Maimone: Equitalia deve azzerare i debiti. Pronto un disegno di legge! Serve un nuovo piano Marshall
(ASI) A Milano, il 4 febbraio 2014, si è tenuto il corteo in ricordo delle vittime della crisi economica. I principali responsabili dei suicidi sono, per gli organizzatori della manifestazione - lo Stato , le Banche ed Equitalia .
“Abbiamo indetto una giornata di lutto nazionale - ha spiegato Barbara Benedetelli - per manifestare la nostra vicinanza alle famiglie di quegli imprenditori che si sono tolti la vita perché hanno ricevuto una cartella esattoriale che non riuscivano a pagare o perché la banca non concedeva loro un fido. Il nostro obiettivo, però, è anche quello di dire che ci sono molte altre persone, che pur essendo in difficoltà, non si fanno vincere dallo sconforto e continuano a lottare. Per questo - prosegue - il nostro slogan è ‘Noi non valiamo meno di quello che possediamo’, proprio per sottolineare come la vita valga di più di una cartella di Equitalia”.
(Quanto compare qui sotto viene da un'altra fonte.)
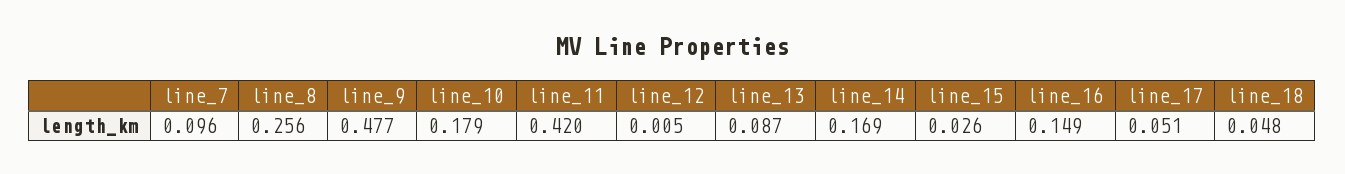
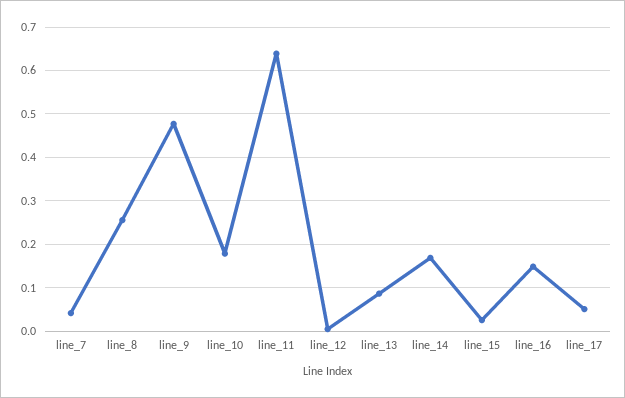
line_7: 0.096 -> 0.04
line_11: 0.42 -> 0.64
line_18: 0.048 -> none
Biagio Maimone , Fonsadore di Progetto di Vita, aggiunge: " occorre un condono di tutti i debiti e solo così si potrà far ripartire l’economia! Dovranno essere pagate ad Equitalia solo le situazioni debitorie contratte a decorrere dal 1° gennaio 2012. Ci proponiamo , in definitiva, di presentare un disegno di legge che si prefigge il raggiungimento del condono di tutti i debiti contratti con l’agenzia delle entrate fino al 31 gennaio 2011. Azzerare i debiti e ripartire da capo: solo in questo modo l'economia reale potrà riprendere a girare. Serve, in definitiva, un vero e proprio piano Marhall. Questo è solo l'inizio di una serie di manifestazioni e di cortei a cui daremo corso in tutta Italia. Il Governo , prima o poi, dovrà ascoltarci ed prendere provvedimenti seri per evitare la mattanza degli esseri umani."